Canadian Utilities and Scandium Canada Volatility Contrast

   Predicted Return Density   
       Returns  

Pair Trading with Canadian Utilities and Scandium Canada

The main advantage of trading using opposite Canadian Utilities and Scandium Canada positions is that it hedges away some unsystematic risk. Because of two separate transactions, even if Canadian Utilities position performs unexpectedly, Scandium Canada can make up some of the losses.

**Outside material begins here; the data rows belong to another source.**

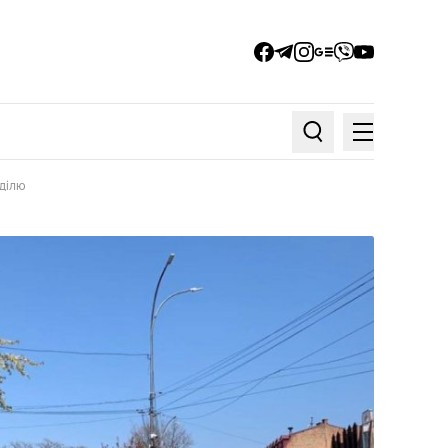
facebook
telegram
instagram
google_news
viber
youtube
Меню
Пошук по статтях
еділю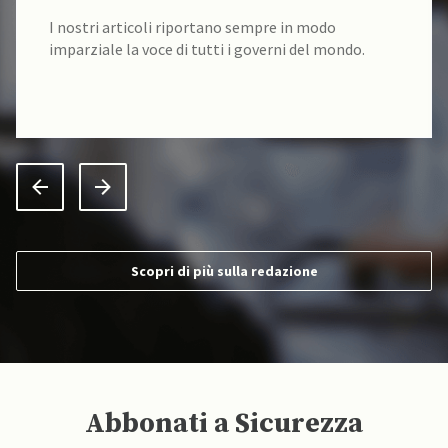
I nostri articoli riportano sempre in modo
imparziale la voce di tutti i governi del mondo.
Scopri di più sulla redazione
Abbonati a Sicurezza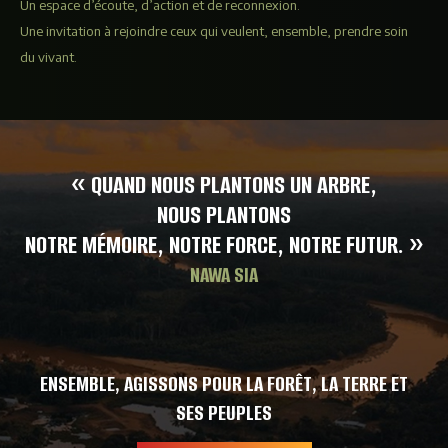
Un espace d’écoute, d’action et de reconnexion.
Une invitation à rejoindre ceux qui veulent, ensemble, prendre soin
du vivant.
« QUAND NOUS PLANTONS UN ARBRE,
NOUS PLANTONS
NOTRE MÉMOIRE, NOTRE FORCE, NOTRE FUTUR. »
NAWA SIA
ENSEMBLE, AGISSONS POUR LA FORÊT, LA TERRE ET
SES PEUPLES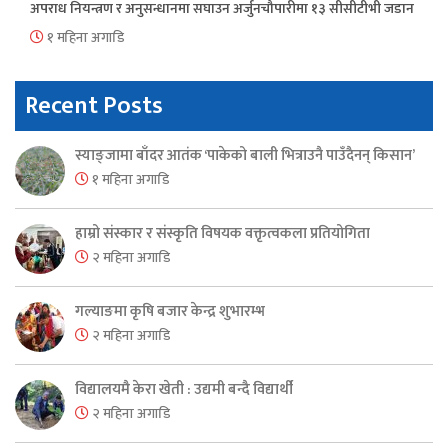
अपराध नियन्त्रण र अनुसन्धानमा सघाउन अर्जुनचौपारीमा १३ सीसीटीभी जडान
१ महिना अगाडि
Recent Posts
स्याङ्जामा बाँदर आतंक ‘पाकेको बाली भित्राउनै पाउँदैनन् किसान’
१ महिना अगाडि
हाम्रो संस्कार र संस्कृति विषयक वक्तृत्वकला प्रतियोगिता
२ महिना अगाडि
गल्याङमा कृषि बजार केन्द्र शुभारम्भ
२ महिना अगाडि
विद्यालयमै केरा खेती : उद्यमी बन्दै विद्यार्थी
२ महिना अगाडि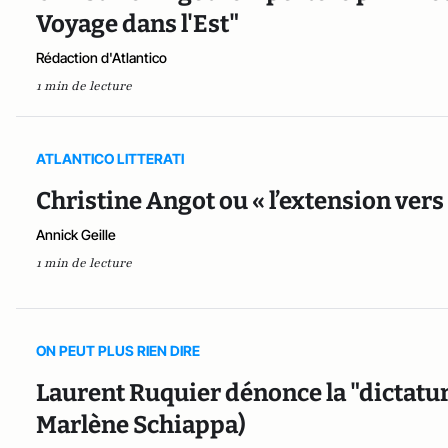
Voyage dans l'Est"
Rédaction d'Atlantico
1 min de lecture
ATLANTICO LITTERATI
Christine Angot ou « l’extension vers
Annick Geille
1 min de lecture
ON PEUT PLUS RIEN DIRE
Laurent Ruquier dénonce la "dictatur
Marlène Schiappa)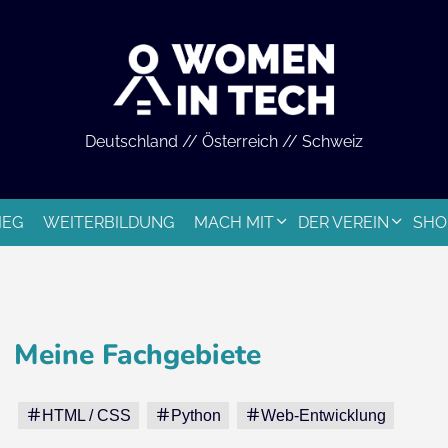
Deutschland // Österreich // Schweiz
IEG
WEITERBILDUNG
MACH MIT
DER VEREIN
SHO
Meine Fachgebiete
HTML / CSS
Python
Web-Entwicklung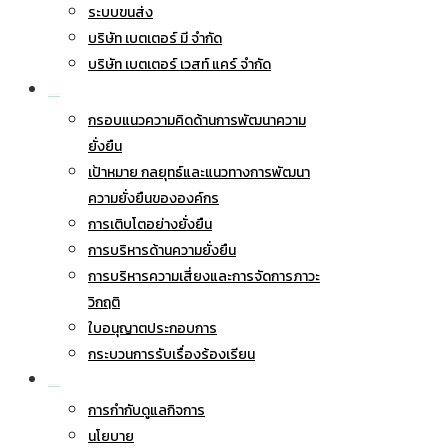
ระบบขนส่ง
บริษัท เบตเตอร์ มี จำกัด
บริษัท เบตเตอร์ เวสท์ แคร์ จำกัด
การพัฒนาอย่างยั่งยืน
กรอบแนวความคิดด้านการพัฒนาความ
ยั่งยืน
เป้าหมาย กลยุทธ์และแนวทางการพัฒนา
ความยั่งยืนขององค์กร
การเติบโตอย่างยั่งยืน
การบริหารด้านความยั่งยืน
การบริหารความเสี่ยงและการจัดการภาวะ
วิกฤติ
ใบอนุญาตประกอบการ
กระบวนการรับเรื่องร้องเรียน
การกำกับดูแลกิจการ
การกำกับดูแลกิจการ
นโยบาย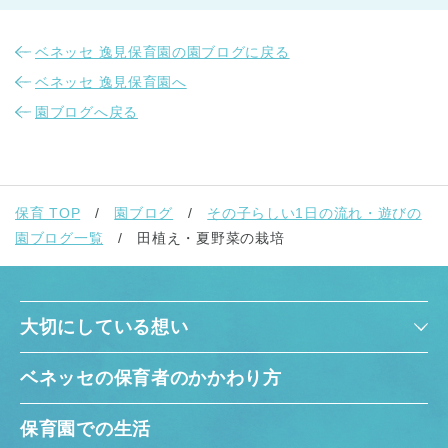
ベネッセ 逸見保育園の園ブログに戻る
ベネッセ 逸見保育園へ
園ブログへ戻る
保育 TOP
園ブログ
その子らしい1日の流れ・遊びの
園ブログ一覧
田植え・夏野菜の栽培
大切にしている想い
ベネッセの保育者のかかわり方
保育園での生活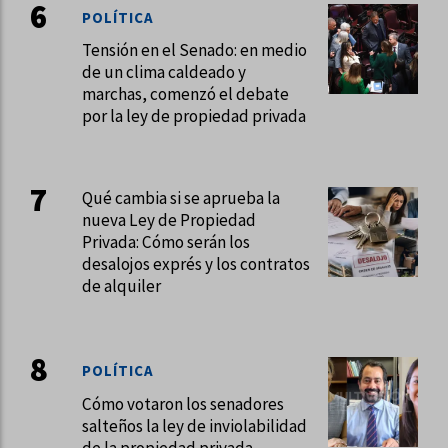
POLÍTICA
Tensión en el Senado: en medio
de un clima caldeado y
marchas, comenzó el debate
por la ley de propiedad privada
Qué cambia si se aprueba la
nueva Ley de Propiedad
Privada: Cómo serán los
desalojos exprés y los contratos
de alquiler
POLÍTICA
Cómo votaron los senadores
salteños la ley de inviolabilidad
de la propiedad privada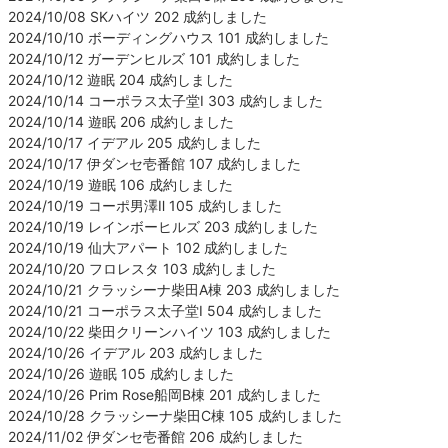
2024/10/08 SKハイツ 202 成約しました
2024/10/10 ボーディングハウス 101 成約しました
2024/10/12 ガーデンヒルズ 101 成約しました
2024/10/12 遊眠 204 成約しました
2024/10/14 コーポラス太子堂Ⅰ 303 成約しました
2024/10/14 遊眠 206 成約しました
2024/10/17 イデアル 205 成約しました
2024/10/17 伊ダンセ壱番館 107 成約しました
2024/10/19 遊眠 106 成約しました
2024/10/19 コーポ男澤Ⅱ 105 成約しました
2024/10/19 レインボーヒルズ 203 成約しました
2024/10/19 仙大アパート 102 成約しました
2024/10/20 フロレスタ 103 成約しました
2024/10/21 クラッシーナ柴田A棟 203 成約しました
2024/10/21 コーポラス太子堂Ⅰ 504 成約しました
2024/10/22 柴田クリーンハイツ 103 成約しました
2024/10/26 イデアル 203 成約しました
2024/10/26 遊眠 105 成約しました
2024/10/26 Prim Rose船岡B棟 201 成約しました
2024/10/28 クラッシーナ柴田C棟 105 成約しました
2024/11/02 伊ダンセ壱番館 206 成約しました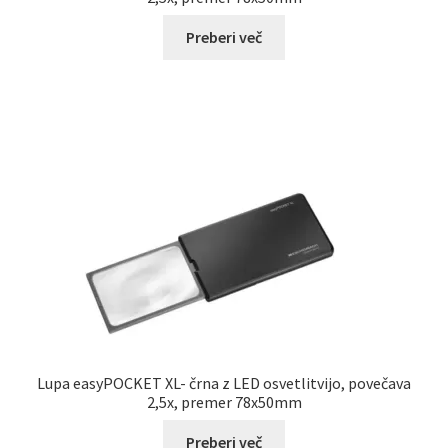
Preberi več
Lupa easyPOCKET XL- črna z LED osvetlitvijo, povečava
2,5x, premer 78x50mm
Preberi več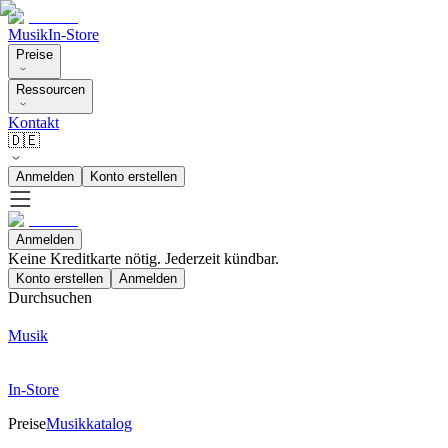
Musik
In-Store
Preise
Ressourcen
Kontakt
🇩🇪
Anmelden
Konto erstellen
Anmelden
Keine Kreditkarte nötig. Jederzeit kündbar.
Konto erstellen
Anmelden
Durchsuchen
Musik
In-Store
Preise
Musikkatalog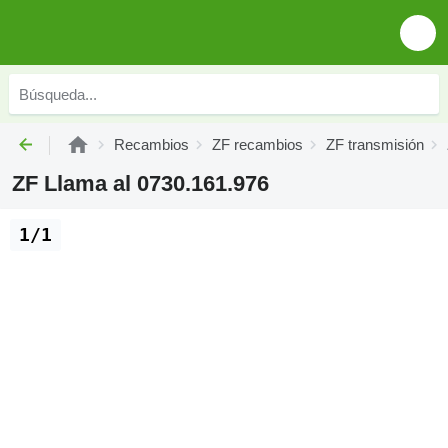
Recambios
ZF recambios
ZF transmisión
ZF Llama al 0730.161.976
1/1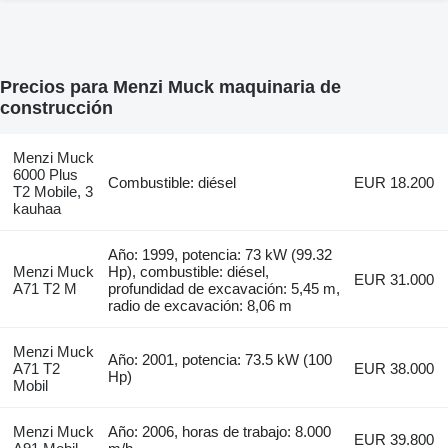
Precios para Menzi Muck maquinaria de
construcción
Menzi Muck
6000 Plus
Combustible: diésel
EUR 18.200
T2 Mobile, 3
kauhaa
Año: 1999, potencia: 73 kW (99.32
Menzi Muck
Hp), combustible: diésel,
EUR 31.000
A71 T2 M
profundidad de excavación: 5,45 m,
radio de excavación: 8,06 m
Menzi Muck
Año: 2001, potencia: 73.5 kW (100
A71 T2
EUR 38.000
Hp)
Mobil
Menzi Muck
Año: 2006, horas de trabajo: 8.000
EUR 39.800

Pair trading also minimizes risk from directional movements in the market. For example, if an entire industry or sector drops because of unexpected headlines, the short position in Scandium Canada will offset losses from the drop in Scandium Canada's long position.
The idea behind Canadian Utilities Limited and Scandium Canada pairs trading is to make the combined position market-neutral, meaning the overall market's direction will not affect its win or loss (or potential downside or upside). This can be achieved by designing a pairs trade with two highly correlated stocks or equities that operate in a similar space or sector, making it possible to obtain profits through simple and relatively low-risk investment.
Check out your portfolio center.
Note that this page's information should be used as a complementary analysis to find the right mix of equity instruments to add to your existing portfolios or create a brand new portfolio. You can also try the Portfolio Optimization module to compute new portfolio that will generate highest expected return given your specified tolerance for risk.